To create an actual statistical model we also need priors:

$W_{i} \sim \text{Normal}(\mu_{i}, \sigma)$

$\mu_{i} = \alpha_{S[i]}$

$\alpha_{j} \sim \text{Normal}(60,10)$

Our prior for alpha, with a sub j showing there may be different values for alpha, is that it is distributed normally, with a mean of 60, and a standard deviation of 10

$\sigma \sim \text{Uniform}(0,10)$ a If you are using the quap (the quadratic approximation) package in R to make this model. All you would need to do is:

Make sure your data set had your categorical variable
Provide the parameters in quap ($\alpha$), the categorical variable ([S])
- a becomes a[S]

Aside on differences between categories

If you want to look at the difference between categories (in our example, the difference between sex = male, and sex = female) then you need to compute something called contrast

You cannot compare just the overlap. You need to compue the distribution of the difference between the categories. This is what the contrast is.

This distribution of differences, this contrast, is the estimand we've been trying to work out.

To expand how you can't just look at the overlap between two distributions, you need to look at the distribution of the differences between them, this also means you can't compare directly between two confidence intervals. Instead you need to look at a distribution of the difference between the confidence intervals itself.

Direct Causal Effect - How do you take indirect effects into account?

$W_{i} \sim \text{Normal}(\mu_{i}, \sigma)$

$\mu_{i} = \alpha_{s[i]} + \beta_{s[i]}.(H_{i} - \bar{H})$

So this is the same linear model as a continuous linear regression, looking at the relationship between Weight and Height, but we've said that $\alpha$ (the intercept) $\beta$ (the slope) and $\bar{H}$ (the mean value of Height) are all dependent on the sex ($s[i]$)

Then to make a contrast between the two sexs, you compute the posterior predictive for women, a seperate one for men (so not just the mean line, but the entire distribution). Then you minus one distribution by the other.

This gives you a new distribution, which is the difference in the relationship between Height and Weight between the two sexes. This distribution tells you at each height, whether or not men are heavier than women, or women are heavier than men.

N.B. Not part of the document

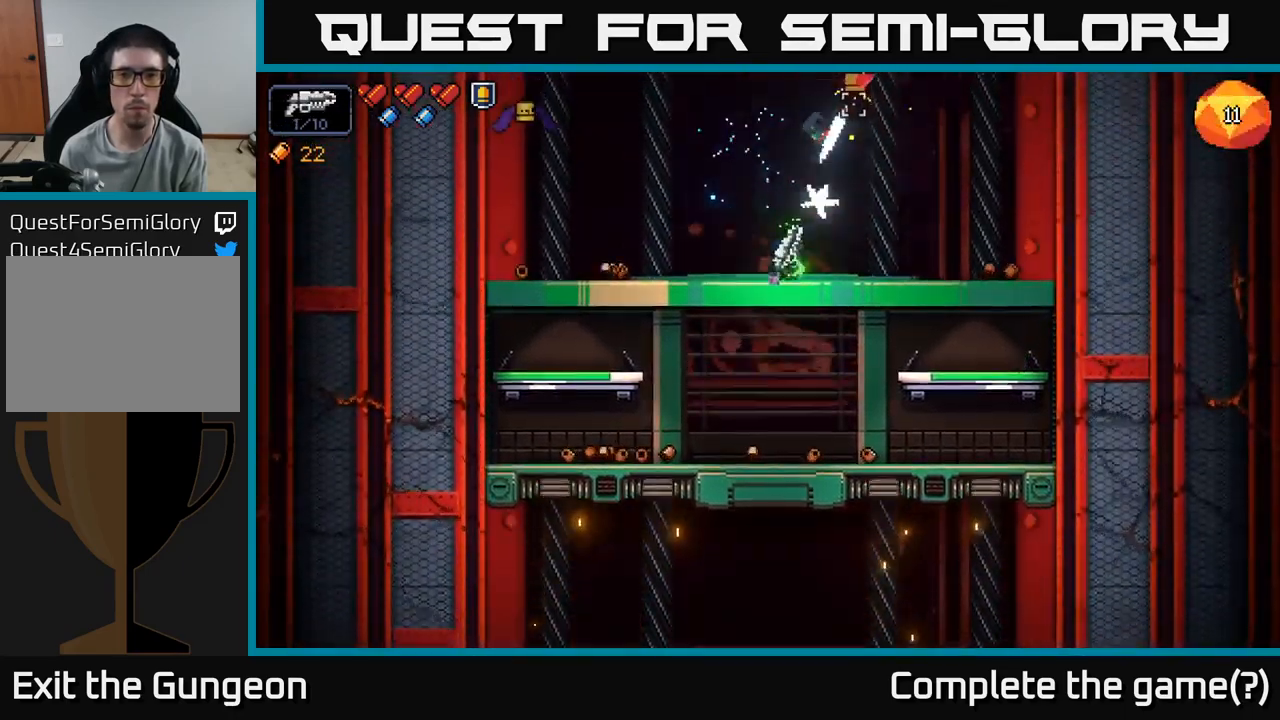
{"buttons": [], "left_stick": "center", "right_stick": "up-left", "events": [[17, "R2", "up"], [300, "right_stick", "up-left"]]}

What about an alternative analysis?

In the notes above, we used two seperate models, one to look at the direct plus indirect effect, one to look at the direct effect. That's fine, and doable, but howabout. How about instead we use just the one statistical model to estimate the whole system?

If you do that, you then use the joint posterior you create, to seperate out those two estimands (the direct plus indirect, and the solo direct). You do this by simulating each estimand seperately.

You could do this using quap in R. It runs those two linear models simultaneously.

So both of these two approaches are the same amount of work. The first method you do more work at the start. The second method you do more work at the end.

Little Summary On Categorical Variables

Remember, when you create posterior distributions for your seperate categories, and you want to compare them to get the difference, as this difference is the effect on your outcome from being one category or another. You don't want to compare the difference between the mean of one distribution, and the mean of another, instead, you want the mean difference between the entirety of the two distributions. ALWAYS SUMMARISE AT THE END

Updated Notes on Curves - 2023-27-01

How do we use a linear model to produce a non-linear shape?

Two approaches: 1. Polynomials - DONT DO THIS - Do weird global smoothing - They put weird curves where there shouldn't be one 3. Splines - DO THIS - Do local smoothing - Splines are nice - Simplest version is a basis-spline - they have a load of locally trained functions - Mainly useful to allow you to stratify by continuous variables

Non Linear Relationships - Curves

Loads of relationships in nature aren't really linear. Linear models can fit them anyway!

BUT

Remember if you get your linear model to fit a non linear thing, then you are no longer describing the truth of the relationship between variables. You can still produce accurate predictions. But your model isn't actually describing the mechanics of the real relationship.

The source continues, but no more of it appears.